→ Selected passage:
*** Block opens ***

Third, write a short scene (with setting, action, and dialogue) about the worst fight the two characters ever had. Concentrate on the underlying cause of the fight and how each of them behaved during the fight and in the aftermath.
You can devise other scenes to put your characters in–one giving the other a gift, one taking away from the other something that person loves, etc. See if you can find places for these scenes in your manuscript. You can do this with more than one secondary character.
As you draft and revise, look for opportunities to highlight those similarities and differences. It will make your characters–and your character relationships–more well-rounded.
--Anne-Marie Strohman, her flash fiction piece (for adults), "Essential Manners for Grocery Shopping on a Tuesday Morning" was published by Reflex Press.
Desire Leads to How Relationships Work
When it comes down to it, I think character desire has to take the lead in how characters' core relationships fall out. I've dreamt up gorgeous, complex relationships, but without each character having a particular drive...it's just an indulgent writing exercise. The good news is that if the desire is there, I find that the relationships evolve very organically.

*** Block closes ***

→ Activity:
Answer these from the passage on character relationships:
(a) What fight should the short scene be about?
(b) Who published "Essential Manners for Grocery Shopping on a Tuesday Morning"?
(c) What does the writer say has to take the lead in how characters' core relationships fall out?

→ Listed entries:

*** Block opens ***

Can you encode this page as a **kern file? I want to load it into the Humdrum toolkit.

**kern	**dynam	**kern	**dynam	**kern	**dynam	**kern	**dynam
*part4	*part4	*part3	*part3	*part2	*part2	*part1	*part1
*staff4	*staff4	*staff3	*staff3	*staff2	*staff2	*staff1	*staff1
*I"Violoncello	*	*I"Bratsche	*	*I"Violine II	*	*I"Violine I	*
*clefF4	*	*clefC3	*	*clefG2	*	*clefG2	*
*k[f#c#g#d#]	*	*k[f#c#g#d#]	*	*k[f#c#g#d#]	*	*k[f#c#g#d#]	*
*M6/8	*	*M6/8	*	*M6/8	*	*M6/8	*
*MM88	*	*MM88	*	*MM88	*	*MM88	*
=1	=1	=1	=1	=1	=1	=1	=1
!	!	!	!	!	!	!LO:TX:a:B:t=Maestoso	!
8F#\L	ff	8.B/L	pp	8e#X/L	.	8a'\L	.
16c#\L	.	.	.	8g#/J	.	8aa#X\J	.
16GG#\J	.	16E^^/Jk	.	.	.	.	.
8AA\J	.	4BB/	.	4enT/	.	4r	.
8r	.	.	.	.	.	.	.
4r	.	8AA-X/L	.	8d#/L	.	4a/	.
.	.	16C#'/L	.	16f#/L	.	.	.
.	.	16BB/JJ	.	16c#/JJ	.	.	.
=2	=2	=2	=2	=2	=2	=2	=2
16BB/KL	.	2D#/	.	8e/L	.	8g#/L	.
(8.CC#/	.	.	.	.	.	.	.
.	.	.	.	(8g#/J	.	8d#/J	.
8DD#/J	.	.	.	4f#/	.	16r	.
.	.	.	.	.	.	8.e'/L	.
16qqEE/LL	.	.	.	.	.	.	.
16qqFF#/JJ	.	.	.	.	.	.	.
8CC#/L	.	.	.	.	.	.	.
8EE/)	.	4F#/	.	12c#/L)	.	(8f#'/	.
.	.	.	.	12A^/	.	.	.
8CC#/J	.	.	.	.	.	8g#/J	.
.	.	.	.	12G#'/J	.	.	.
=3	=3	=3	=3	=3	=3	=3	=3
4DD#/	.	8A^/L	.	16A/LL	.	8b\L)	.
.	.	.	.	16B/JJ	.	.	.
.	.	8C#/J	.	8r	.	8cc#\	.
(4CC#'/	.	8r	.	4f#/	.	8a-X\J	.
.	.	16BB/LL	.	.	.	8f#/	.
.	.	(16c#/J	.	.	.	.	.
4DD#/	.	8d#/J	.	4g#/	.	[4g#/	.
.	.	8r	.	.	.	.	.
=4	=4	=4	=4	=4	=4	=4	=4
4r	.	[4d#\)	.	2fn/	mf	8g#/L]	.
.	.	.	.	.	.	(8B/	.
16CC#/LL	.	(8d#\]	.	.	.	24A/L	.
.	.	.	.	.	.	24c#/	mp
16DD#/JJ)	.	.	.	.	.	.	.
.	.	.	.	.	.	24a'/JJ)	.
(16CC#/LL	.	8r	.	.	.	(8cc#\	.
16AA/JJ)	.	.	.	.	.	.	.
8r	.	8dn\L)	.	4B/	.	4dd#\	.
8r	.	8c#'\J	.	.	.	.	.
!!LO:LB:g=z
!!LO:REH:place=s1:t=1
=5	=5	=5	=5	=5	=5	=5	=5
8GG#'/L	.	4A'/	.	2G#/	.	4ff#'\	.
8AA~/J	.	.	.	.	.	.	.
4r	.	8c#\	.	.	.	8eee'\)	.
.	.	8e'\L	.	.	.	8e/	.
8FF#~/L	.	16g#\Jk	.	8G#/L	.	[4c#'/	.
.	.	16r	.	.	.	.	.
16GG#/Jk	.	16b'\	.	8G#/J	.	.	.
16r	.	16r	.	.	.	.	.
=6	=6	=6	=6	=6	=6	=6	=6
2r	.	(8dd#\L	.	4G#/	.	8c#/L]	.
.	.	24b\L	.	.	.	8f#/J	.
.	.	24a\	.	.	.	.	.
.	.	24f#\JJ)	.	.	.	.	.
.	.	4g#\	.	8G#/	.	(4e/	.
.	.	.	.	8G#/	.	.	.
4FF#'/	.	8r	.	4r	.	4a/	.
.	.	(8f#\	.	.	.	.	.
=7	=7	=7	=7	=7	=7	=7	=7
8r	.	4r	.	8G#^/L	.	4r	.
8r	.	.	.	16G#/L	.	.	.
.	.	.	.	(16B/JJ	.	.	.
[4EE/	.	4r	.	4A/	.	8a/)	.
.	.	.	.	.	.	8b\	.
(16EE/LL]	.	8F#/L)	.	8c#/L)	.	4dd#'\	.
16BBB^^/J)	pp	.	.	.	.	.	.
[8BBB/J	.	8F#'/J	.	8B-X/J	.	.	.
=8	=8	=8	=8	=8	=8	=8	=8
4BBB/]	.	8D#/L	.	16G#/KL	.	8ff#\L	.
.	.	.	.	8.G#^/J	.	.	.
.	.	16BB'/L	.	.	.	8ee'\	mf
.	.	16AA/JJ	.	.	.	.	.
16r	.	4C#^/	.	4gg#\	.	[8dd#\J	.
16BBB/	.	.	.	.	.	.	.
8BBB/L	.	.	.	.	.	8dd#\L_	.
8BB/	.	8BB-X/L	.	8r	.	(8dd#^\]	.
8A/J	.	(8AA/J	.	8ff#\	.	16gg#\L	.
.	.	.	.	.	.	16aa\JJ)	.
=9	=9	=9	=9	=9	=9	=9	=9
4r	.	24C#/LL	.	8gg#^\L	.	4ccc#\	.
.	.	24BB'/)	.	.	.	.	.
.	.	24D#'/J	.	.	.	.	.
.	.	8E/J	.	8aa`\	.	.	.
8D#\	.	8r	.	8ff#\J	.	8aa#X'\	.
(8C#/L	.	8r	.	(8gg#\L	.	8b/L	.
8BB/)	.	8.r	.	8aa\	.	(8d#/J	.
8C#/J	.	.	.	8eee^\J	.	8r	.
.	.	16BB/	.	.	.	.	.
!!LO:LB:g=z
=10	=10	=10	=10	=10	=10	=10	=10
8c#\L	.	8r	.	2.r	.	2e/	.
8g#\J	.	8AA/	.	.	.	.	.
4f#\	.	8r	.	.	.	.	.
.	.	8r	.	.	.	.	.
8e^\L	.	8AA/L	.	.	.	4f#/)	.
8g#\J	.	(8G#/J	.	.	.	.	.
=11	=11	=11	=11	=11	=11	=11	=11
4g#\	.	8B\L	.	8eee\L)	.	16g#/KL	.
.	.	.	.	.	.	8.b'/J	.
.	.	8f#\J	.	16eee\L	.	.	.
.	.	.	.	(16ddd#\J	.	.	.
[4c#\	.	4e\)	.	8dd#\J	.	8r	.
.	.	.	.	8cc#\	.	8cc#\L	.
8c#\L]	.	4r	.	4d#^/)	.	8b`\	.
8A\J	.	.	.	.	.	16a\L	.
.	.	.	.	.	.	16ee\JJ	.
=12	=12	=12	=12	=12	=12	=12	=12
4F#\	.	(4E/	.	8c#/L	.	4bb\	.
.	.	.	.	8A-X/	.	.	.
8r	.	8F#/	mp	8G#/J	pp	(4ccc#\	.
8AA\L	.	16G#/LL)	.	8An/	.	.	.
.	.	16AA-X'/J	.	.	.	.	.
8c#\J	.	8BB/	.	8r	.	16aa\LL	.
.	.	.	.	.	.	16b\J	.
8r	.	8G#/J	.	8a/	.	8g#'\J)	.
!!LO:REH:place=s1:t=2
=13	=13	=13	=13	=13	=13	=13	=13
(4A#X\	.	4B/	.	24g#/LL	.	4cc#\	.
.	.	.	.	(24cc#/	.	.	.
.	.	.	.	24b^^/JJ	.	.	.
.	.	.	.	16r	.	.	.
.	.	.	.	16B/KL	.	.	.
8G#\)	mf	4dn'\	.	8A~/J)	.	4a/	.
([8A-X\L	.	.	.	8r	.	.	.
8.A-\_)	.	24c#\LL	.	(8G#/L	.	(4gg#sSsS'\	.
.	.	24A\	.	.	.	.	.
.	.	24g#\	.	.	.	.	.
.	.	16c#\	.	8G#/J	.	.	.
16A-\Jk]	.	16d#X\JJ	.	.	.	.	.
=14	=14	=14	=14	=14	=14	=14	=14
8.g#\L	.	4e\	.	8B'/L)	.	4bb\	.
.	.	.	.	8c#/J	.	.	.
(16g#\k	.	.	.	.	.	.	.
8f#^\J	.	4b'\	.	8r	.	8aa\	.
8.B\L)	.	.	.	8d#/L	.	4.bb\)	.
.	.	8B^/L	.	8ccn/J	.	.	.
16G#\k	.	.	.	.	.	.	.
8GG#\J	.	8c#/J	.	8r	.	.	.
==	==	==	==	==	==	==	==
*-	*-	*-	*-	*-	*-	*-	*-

*** Block closes ***

→ Solved problem:
(a) The worst fight the two characters ever had.
(b) Reflex Press.
(c) Character desire.